In residency, every morning rounds started with, “Have you had a BM? Have you passed gas?” Lending too much importance to stools and bowel function, in retrospect, but perhaps not enough insight. Even now, when I reflect on my practice, sticking my finger into dozens of butts a day wasn’t what I had planned. I don’t love the rectal exam part, but I love what I do, and I love that I can help people. I’m good at it, and it takes a certain temperament to be able to look at butts and poop all day. As I remove my double-gloved finger from a patient’s anus for the 25th time that day, about 30 percent will invariably chuckle and ask, why do you do this? How did you get into this business? Trust me, there are days when I’m peering down an anoscope that I ask the same question of myself: How did I get here? I remember I had one attending surgeon who would constantly stand over a jackknife-prone patient with his finger in the air, staring at it, and me, with his eyebrow raised as if to say, Here we go again. I did not know it then but I know it now: He asked himself that same question.

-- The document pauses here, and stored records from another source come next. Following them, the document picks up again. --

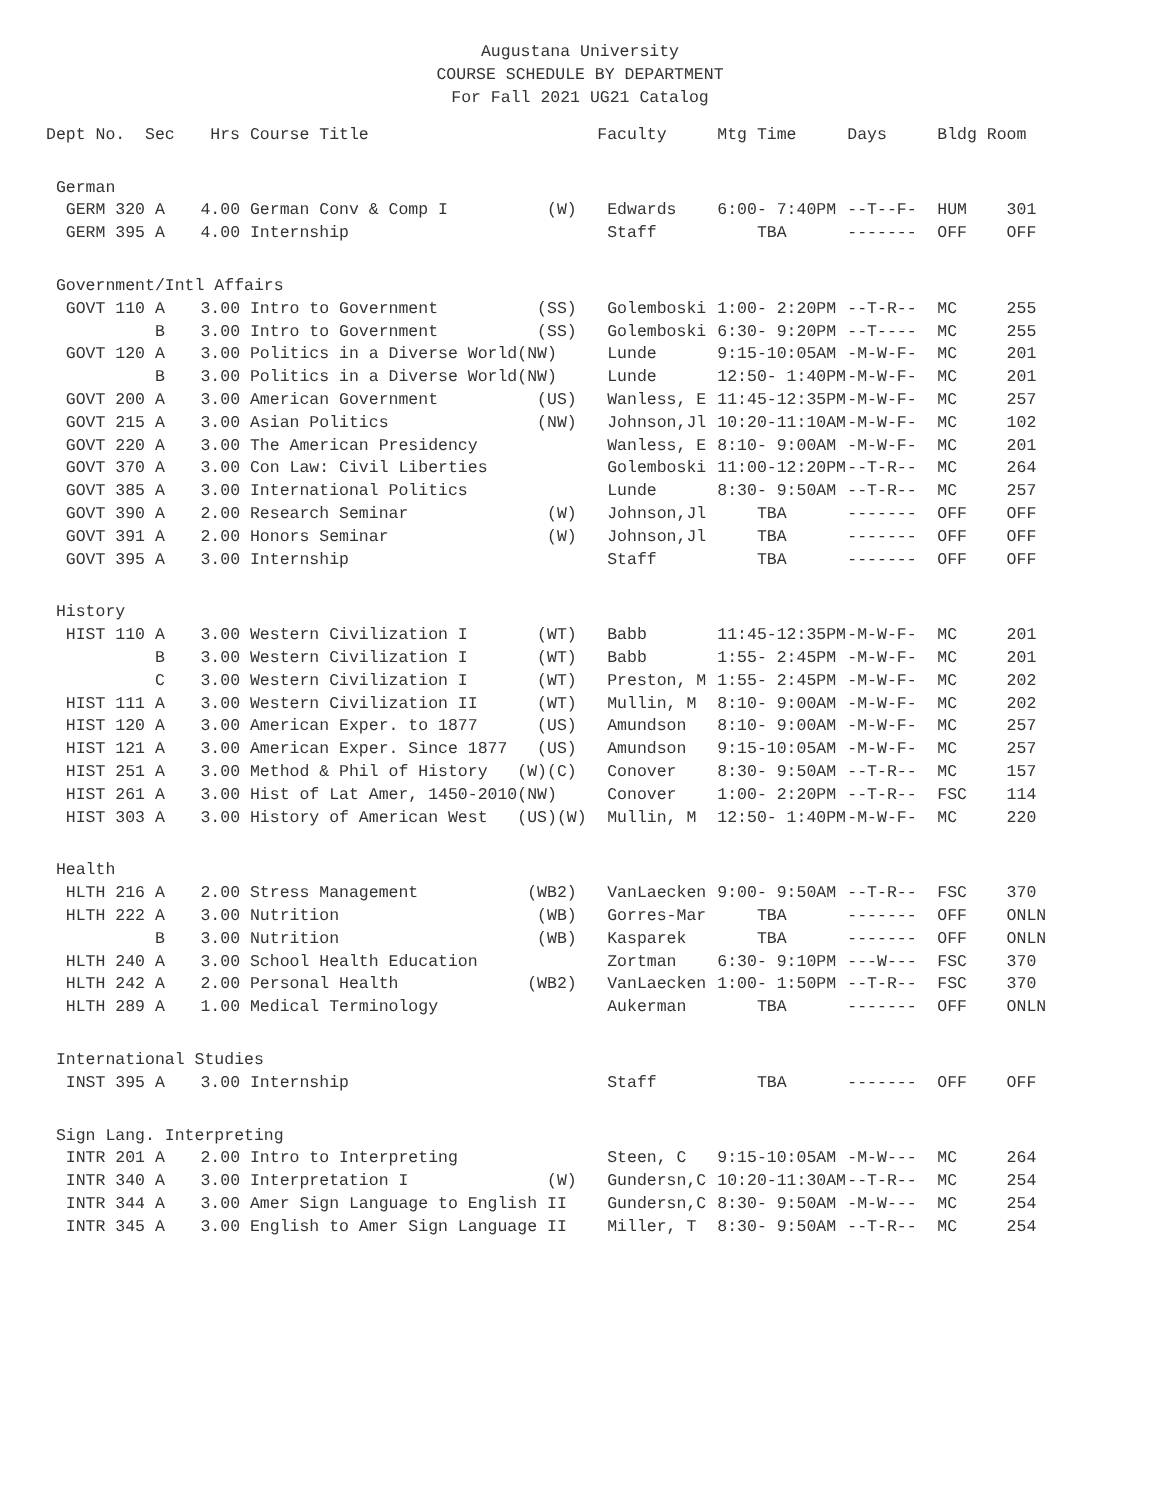Augustana University
COURSE SCHEDULE BY DEPARTMENT
For Fall 2021 UG21 Catalog
| Dept No. | Sec | Hrs | Course Title | | Faculty | Mtg Time | Days | Bldg Room |
| --- | --- | --- | --- | --- | --- | --- | --- | --- |
| German | | | | | | | | |
| GERM 320 | A | 4.00 | German Conv & Comp I | (W) | Edwards | 6:00- 7:40PM | --T--F- | HUM 301 |
| GERM 395 | A | 4.00 | Internship | | Staff | TBA | ------- | OFF OFF |
| Government/Intl Affairs | | | | | | | | |
| GOVT 110 | A | 3.00 | Intro to Government | (SS) | Golemboski | 1:00- 2:20PM | --T-R-- | MC 255 |
| | B | 3.00 | Intro to Government | (SS) | Golemboski | 6:30- 9:20PM | --T---- | MC 255 |
| GOVT 120 | A | 3.00 | Politics in a Diverse World | (NW) | Lunde | 9:15-10:05AM | -M-W-F- | MC 201 |
| | B | 3.00 | Politics in a Diverse World | (NW) | Lunde | 12:50- 1:40PM | -M-W-F- | MC 201 |
| GOVT 200 | A | 3.00 | American Government | (US) | Wanless, E | 11:45-12:35PM | -M-W-F- | MC 257 |
| GOVT 215 | A | 3.00 | Asian Politics | (NW) | Johnson,Jl | 10:20-11:10AM | -M-W-F- | MC 102 |
| GOVT 220 | A | 3.00 | The American Presidency | | Wanless, E | 8:10- 9:00AM | -M-W-F- | MC 201 |
| GOVT 370 | A | 3.00 | Con Law: Civil Liberties | | Golemboski | 11:00-12:20PM | --T-R-- | MC 264 |
| GOVT 385 | A | 3.00 | International Politics | | Lunde | 8:30- 9:50AM | --T-R-- | MC 257 |
| GOVT 390 | A | 2.00 | Research Seminar | (W) | Johnson,Jl | TBA | ------- | OFF OFF |
| GOVT 391 | A | 2.00 | Honors Seminar | (W) | Johnson,Jl | TBA | ------- | OFF OFF |
| GOVT 395 | A | 3.00 | Internship | | Staff | TBA | ------- | OFF OFF |
| History | | | | | | | | |
| HIST 110 | A | 3.00 | Western Civilization I | (WT) | Babb | 11:45-12:35PM | -M-W-F- | MC 201 |
| | B | 3.00 | Western Civilization I | (WT) | Babb | 1:55- 2:45PM | -M-W-F- | MC 201 |
| | C | 3.00 | Western Civilization I | (WT) | Preston, M | 1:55- 2:45PM | -M-W-F- | MC 202 |
| HIST 111 | A | 3.00 | Western Civilization II | (WT) | Mullin, M | 8:10- 9:00AM | -M-W-F- | MC 202 |
| HIST 120 | A | 3.00 | American Exper. to 1877 | (US) | Amundson | 8:10- 9:00AM | -M-W-F- | MC 257 |
| HIST 121 | A | 3.00 | American Exper. Since 1877 | (US) | Amundson | 9:15-10:05AM | -M-W-F- | MC 257 |
| HIST 251 | A | 3.00 | Method & Phil of History | (W)(C) | Conover | 8:30- 9:50AM | --T-R-- | MC 157 |
| HIST 261 | A | 3.00 | Hist of Lat Amer, 1450-2010 | (NW) | Conover | 1:00- 2:20PM | --T-R-- | FSC 114 |
| HIST 303 | A | 3.00 | History of American West | (US)(W) | Mullin, M | 12:50- 1:40PM | -M-W-F- | MC 220 |
| Health | | | | | | | | |
| HLTH 216 | A | 2.00 | Stress Management | (WB2) | VanLaecken | 9:00- 9:50AM | --T-R-- | FSC 370 |
| HLTH 222 | A | 3.00 | Nutrition | (WB) | Gorres-Mar | TBA | ------- | OFF ONLN |
| | B | 3.00 | Nutrition | (WB) | Kasparek | TBA | ------- | OFF ONLN |
| HLTH 240 | A | 3.00 | School Health Education | | Zortman | 6:30- 9:10PM | ---W--- | FSC 370 |
| HLTH 242 | A | 2.00 | Personal Health | (WB2) | VanLaecken | 1:00- 1:50PM | --T-R-- | FSC 370 |
| HLTH 289 | A | 1.00 | Medical Terminology | | Aukerman | TBA | ------- | OFF ONLN |
| International Studies | | | | | | | | |
| INST 395 | A | 3.00 | Internship | | Staff | TBA | ------- | OFF OFF |
| Sign Lang. Interpreting | | | | | | | | |
| INTR 201 | A | 2.00 | Intro to Interpreting | | Steen, C | 9:15-10:05AM | -M-W--- | MC 264 |
| INTR 340 | A | 3.00 | Interpretation I | (W) | Gundersn,C | 10:20-11:30AM | --T-R-- | MC 254 |
| INTR 344 | A | 3.00 | Amer Sign Language to English II | | Gundersn,C | 8:30- 9:50AM | -M-W--- | MC 254 |
| INTR 345 | A | 3.00 | English to Amer Sign Language II | | Miller, T | 8:30- 9:50AM | --T-R-- | MC 254 |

Did I wake up one day and say, I must deal with poop all day? No, no, I did not. But seeing as how he is now a surgical director of a hospital and I just wrote a book about poop, I guess we all end up right where we belong. Constipation Nation is about more than constipation; it’s about opening up the conversation around bowel habits and awareness around poop shaming, all to regain our collective bowel health as a nation.
We need to talk about poop more, in primary and specialty care and society in general. Taking away the stigma of having bowel habits and anorectal problems will empower patients to seek help earlier — maybe even finding some cancers sooner, which is what I wanted to do in the end (pun intended).
Carmen Fong is a colorectal surgeon.